08 April 2011

Sore Throat

Ah, the joys of having children.  At the first sniff and nose wipe on sleeve I knew I was in for it.  My 3-year-old has picked up a cold from some unknown source.  And of course he bounces right back and I, in my old age, am debilitated.  We managed to venture out to ECFE and went for a walk around the lake today, but yesterday I had to cancel all my appointments and both of my rehearsals.  This is one of those rare cases when I am actually glad I am sick now and not next week (when the kids are in final rehearsals for Stations) or in a few weeks (when Sound of Music opens).  So I am taking this as a blessing and as another reminder of just how closely linked my health and my profession (performing arts) are.

In other news, we are switching to a monthly plan with our chiropractor so I will get to go get an adjustment every week!
I believe this will be a huge help in my overall goal to stay healthy and specifically will help ward off any migraines which are my constant fear going into performances.  I have only ever had one migraine on stage and that was when I was doing Willy Wonka.  All those lights and sounds made it almost unbearable, but I had the luxury of only being on stage for the first act.  I always wonder what would happen if I got a migraine in the middle of cantoring for a funeral.  I get the auras, so it would be impossible to read the music.  And I couldn't just leave in the middle of it.  Anyway, it's never happened and hopefully it never will.  It's just one of those things that I worry about because that's just who I am.
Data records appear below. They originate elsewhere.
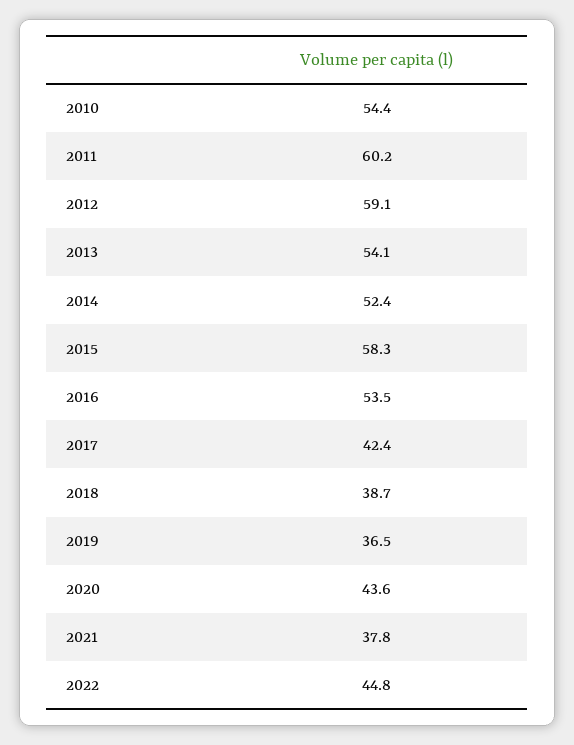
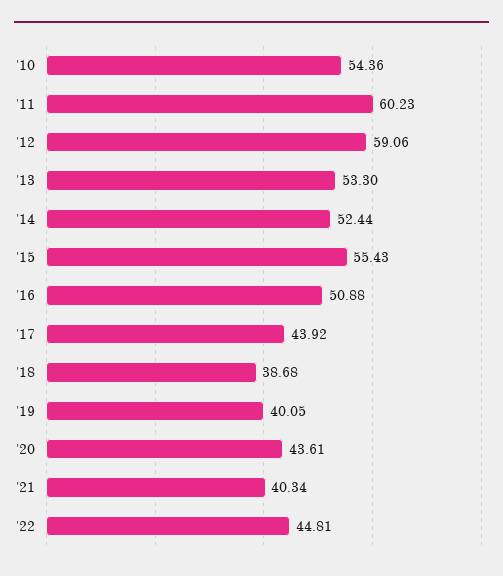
2013: 54.1 -> 53.3
2015: 58.3 -> 55.43
2016: 53.5 -> 50.88
2017: 42.4 -> 43.92
2019: 36.5 -> 40.05
2021: 37.8 -> 40.34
Doing Sound of Music means I have been missing weekly rehearsals for Harmonic Patina.  There is a TON of music to learn and while I am making an effort to at least print it out, I have not had the time to really go through it the way that I should.  Once my cold clears up and I can produce more than a squeak when I try to sing, I am going to make a run-thru of the Harmonic Patina repertoire part of my daily warm-up.

Final thought: As a funeral cantor, there are occasional droughts where there are just no funerals for weeks at a time.  I always feel like a bad person for wishing a funeral would come up.  And when it finally does, I feel bad that I'm so elated.  I mean, I need to work.  I guess it's just one of those things only I worry about.